Monday 9 June 2008

Interpretations of the V-model

I have recently been doing interviews and one question that I like to ask interviewees is "Where do you feel testers should sit within the V-Model?"

The V-Model (as pictured below) is a representation of how most "development" tasks have an equal "testing" task. I like to think of it as testings equivalent to Newton 3rd law.

This should be a good thing because it shows that there are different aspects of testing that need to be done during the software development lifecycle.

All the interviewee's seemed to give a different answer to the question above. Being the interviewer I was hoping for one of 2 answers.

The first answer would be one that made me rethink my thoughts on the V-Model. To be honest as an interviewer I am always looking forward to someone making me rethink a topic.

The other answer is that testing should encompass the entire V-Model. From the beginning of the Business Requirements stage to the end of the Acceptance Testing stage. The reason why I think this is because Quality Assurance should be in every aspect of the software development lifecycle.

I know that this is something from the Waterfall methodology but its a good way to see what needs to be done in the lifecycle and can easily be transformed into an Agile development.

2 comments:

Anonymous said...

Hi David, I'm a long time reader but first time commenter. This is an interesting post! In the idealistic world where there are testers to spare, yes - QA and testing should be in there at every stage of the game.
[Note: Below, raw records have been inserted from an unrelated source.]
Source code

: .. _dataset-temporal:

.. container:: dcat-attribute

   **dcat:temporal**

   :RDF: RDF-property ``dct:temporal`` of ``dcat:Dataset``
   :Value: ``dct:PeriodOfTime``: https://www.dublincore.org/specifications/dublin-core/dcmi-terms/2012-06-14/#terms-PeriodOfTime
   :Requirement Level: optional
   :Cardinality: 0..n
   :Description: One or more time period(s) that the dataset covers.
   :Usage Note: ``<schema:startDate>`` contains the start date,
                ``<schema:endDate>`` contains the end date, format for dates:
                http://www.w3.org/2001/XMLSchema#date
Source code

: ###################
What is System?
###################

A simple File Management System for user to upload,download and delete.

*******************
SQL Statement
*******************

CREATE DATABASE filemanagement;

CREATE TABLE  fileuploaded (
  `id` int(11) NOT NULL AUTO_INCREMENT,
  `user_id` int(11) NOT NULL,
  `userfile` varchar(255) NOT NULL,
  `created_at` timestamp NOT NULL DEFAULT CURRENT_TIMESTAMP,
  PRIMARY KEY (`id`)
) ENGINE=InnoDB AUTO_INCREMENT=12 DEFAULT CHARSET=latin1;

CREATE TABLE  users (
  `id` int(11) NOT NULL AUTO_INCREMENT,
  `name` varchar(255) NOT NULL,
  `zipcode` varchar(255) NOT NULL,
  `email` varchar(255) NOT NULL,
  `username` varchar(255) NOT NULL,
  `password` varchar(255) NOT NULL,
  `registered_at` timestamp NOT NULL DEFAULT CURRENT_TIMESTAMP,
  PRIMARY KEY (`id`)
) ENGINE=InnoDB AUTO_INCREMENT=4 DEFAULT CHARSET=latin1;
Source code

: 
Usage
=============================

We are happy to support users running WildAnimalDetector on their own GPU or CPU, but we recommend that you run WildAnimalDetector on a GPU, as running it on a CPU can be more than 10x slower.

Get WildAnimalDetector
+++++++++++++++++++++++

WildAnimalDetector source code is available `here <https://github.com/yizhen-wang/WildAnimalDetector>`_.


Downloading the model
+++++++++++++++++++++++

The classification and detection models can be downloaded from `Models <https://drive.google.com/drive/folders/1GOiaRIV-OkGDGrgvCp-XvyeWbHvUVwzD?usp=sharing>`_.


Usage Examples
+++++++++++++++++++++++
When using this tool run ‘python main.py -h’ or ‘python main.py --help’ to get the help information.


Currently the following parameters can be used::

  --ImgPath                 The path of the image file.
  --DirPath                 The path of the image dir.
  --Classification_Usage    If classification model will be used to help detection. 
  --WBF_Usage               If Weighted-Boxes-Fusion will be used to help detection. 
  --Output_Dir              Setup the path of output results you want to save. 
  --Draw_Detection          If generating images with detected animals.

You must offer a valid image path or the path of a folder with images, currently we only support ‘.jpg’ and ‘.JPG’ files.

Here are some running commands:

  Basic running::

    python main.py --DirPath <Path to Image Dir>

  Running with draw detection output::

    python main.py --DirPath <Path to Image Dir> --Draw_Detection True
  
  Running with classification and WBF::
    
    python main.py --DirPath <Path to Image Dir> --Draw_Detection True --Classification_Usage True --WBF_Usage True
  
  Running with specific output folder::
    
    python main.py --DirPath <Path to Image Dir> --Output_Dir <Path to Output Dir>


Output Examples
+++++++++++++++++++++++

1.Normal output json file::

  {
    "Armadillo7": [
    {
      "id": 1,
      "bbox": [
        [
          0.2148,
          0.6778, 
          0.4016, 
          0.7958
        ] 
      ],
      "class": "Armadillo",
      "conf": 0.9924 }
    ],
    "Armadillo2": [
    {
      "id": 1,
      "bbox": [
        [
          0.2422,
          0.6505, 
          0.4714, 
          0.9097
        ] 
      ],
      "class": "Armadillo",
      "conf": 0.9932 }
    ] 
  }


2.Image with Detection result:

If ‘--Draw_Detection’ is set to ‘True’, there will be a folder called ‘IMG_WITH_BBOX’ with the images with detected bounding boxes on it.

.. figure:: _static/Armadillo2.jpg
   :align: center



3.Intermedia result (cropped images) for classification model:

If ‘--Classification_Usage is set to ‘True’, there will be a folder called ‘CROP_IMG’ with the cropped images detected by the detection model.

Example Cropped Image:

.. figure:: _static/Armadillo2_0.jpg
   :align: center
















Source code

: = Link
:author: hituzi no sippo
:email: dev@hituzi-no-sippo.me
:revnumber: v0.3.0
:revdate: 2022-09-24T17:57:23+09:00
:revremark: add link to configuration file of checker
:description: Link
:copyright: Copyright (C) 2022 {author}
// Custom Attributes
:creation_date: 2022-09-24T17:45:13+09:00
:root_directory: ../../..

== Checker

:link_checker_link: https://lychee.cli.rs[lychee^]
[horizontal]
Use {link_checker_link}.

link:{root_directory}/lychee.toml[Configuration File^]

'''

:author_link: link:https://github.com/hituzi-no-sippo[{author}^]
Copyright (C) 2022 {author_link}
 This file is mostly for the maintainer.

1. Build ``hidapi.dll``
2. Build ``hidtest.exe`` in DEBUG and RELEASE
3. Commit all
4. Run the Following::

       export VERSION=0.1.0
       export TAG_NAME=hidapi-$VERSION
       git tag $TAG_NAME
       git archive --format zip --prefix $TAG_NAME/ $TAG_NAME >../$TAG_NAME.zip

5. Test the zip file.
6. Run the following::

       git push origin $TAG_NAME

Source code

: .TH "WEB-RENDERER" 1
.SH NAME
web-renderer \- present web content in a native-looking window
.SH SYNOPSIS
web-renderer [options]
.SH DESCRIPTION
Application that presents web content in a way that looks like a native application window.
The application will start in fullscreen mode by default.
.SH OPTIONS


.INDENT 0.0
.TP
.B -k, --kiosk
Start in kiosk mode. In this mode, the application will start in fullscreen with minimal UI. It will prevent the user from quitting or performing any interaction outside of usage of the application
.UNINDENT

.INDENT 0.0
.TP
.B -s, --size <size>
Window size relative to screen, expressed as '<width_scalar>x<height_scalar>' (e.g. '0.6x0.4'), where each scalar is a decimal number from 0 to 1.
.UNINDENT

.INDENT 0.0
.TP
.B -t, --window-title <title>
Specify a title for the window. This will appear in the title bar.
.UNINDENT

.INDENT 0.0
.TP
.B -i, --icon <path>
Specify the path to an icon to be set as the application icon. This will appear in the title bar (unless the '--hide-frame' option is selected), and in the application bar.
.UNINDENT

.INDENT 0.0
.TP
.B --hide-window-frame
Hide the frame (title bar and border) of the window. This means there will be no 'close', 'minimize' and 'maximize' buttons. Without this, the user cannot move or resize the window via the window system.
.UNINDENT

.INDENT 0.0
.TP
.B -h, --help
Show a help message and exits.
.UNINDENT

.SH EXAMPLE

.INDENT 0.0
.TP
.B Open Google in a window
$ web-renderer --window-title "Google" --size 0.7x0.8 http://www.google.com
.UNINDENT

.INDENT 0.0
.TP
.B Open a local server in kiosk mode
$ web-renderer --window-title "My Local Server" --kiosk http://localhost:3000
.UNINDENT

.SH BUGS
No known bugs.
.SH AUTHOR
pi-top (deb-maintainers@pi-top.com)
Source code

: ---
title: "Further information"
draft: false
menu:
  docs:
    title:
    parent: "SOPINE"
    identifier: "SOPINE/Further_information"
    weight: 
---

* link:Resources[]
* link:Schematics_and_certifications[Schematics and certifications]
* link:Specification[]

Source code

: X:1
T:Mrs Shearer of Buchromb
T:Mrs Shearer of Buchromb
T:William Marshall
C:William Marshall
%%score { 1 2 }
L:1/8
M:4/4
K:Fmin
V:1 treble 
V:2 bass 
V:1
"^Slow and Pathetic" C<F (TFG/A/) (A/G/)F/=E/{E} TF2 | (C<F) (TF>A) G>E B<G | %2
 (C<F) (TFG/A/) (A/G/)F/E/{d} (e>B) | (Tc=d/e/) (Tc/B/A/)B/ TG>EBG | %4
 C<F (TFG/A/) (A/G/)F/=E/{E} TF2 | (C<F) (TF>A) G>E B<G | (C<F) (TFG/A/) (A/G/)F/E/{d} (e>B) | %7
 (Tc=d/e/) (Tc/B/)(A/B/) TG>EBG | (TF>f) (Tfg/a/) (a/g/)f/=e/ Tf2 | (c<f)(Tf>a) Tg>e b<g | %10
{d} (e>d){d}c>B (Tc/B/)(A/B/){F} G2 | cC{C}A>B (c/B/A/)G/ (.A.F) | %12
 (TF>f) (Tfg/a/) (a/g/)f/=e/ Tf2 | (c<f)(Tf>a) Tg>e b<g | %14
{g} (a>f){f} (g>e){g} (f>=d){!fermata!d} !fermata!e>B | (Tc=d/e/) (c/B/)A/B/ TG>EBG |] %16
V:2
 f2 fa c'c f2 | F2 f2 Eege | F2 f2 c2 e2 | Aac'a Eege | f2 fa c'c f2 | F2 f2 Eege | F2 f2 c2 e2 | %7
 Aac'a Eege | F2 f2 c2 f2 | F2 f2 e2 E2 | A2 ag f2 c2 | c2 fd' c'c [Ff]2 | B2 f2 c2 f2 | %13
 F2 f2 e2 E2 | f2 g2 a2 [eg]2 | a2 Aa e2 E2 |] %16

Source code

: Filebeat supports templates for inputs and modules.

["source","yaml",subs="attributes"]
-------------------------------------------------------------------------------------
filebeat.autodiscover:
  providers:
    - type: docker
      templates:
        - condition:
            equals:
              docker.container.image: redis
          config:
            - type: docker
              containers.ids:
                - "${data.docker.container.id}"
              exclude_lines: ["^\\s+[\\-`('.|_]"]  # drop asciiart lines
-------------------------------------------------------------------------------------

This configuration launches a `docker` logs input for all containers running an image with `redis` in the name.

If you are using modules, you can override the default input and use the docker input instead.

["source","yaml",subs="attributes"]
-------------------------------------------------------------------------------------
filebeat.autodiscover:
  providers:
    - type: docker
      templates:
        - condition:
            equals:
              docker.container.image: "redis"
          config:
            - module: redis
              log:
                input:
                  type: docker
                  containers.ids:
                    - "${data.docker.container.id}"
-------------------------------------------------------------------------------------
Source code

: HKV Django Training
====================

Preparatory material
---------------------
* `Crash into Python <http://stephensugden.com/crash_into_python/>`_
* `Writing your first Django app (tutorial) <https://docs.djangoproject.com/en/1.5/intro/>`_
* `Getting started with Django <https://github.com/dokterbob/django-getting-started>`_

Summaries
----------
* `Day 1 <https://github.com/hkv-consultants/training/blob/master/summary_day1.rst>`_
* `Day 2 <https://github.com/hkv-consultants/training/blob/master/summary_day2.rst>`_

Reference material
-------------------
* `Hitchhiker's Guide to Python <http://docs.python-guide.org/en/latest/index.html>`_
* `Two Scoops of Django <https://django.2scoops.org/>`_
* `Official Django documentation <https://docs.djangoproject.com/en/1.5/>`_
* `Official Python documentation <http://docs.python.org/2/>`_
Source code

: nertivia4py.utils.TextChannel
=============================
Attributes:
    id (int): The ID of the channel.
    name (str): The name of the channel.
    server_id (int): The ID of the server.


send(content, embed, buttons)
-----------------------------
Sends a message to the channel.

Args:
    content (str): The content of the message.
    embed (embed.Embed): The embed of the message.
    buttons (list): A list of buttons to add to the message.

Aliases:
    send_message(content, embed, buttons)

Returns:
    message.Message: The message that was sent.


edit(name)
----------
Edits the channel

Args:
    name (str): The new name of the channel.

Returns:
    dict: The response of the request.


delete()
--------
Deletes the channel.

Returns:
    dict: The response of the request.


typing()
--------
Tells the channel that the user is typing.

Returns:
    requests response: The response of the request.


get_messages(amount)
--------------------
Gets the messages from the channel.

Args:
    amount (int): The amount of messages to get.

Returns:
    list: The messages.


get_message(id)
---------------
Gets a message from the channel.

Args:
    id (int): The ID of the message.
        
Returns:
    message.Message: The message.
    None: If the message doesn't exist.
However, having been in software testing for over 10 years, I'd actually say "Depends". Depends on the software project, depends on the company, depends on the resources etc etc. Given that most software projects are under-resourced and don't always have enough testers anyway, you have to begin to pick and choose which stages to get involved in. I love the idea of developers testing their own code! - Therefore in my team I set it as a requirement for developers to write their own unit tests, which are then approved by the project test lead (me) when I'm happy they cover the code that's been changed. This allows me to be more efficient in doing other testing, and doing metrics, analysis etc.

As an aside, at the moment I'm the lead tester in a Scrum team, and there is no reason at all why the V-Model can not be used, even in a scrum team - just think of it on a smaller scale, and rethink your ideas of the "big project", and you begin to see that many of the V-Model characteristics can still be picked up and used. You still have requirements, you still have a user acceptance at the end, and all the bits in between! The challenge is in persuading the scrum team that you still need those checks and balances in an agile environment!

David Burns said...

Hi Nick,

I used to agree with the "depends" but then got to a stage where Product Managers, Business Analysts and developers would create something and "throw it over the wall". Projects started to over run because testers didn't have enough lead team to get things ready.

This slowly but surely meant that the product we were delivering just wasn't right! I then decided to take the "heavy handed" approach and started sitting in requirements meetings (mostly uninvited) and slowly but surely, and after a lot of arguments, got people thinking about quality of the product not just the quality of the code.

I never left the business analysts and developers to get on with things without giving them the tools/skills to make sure that quality assurance became our main aim!

Just remember that you are creating a product that has an application and help text and other little things that all surround it. Not just the application!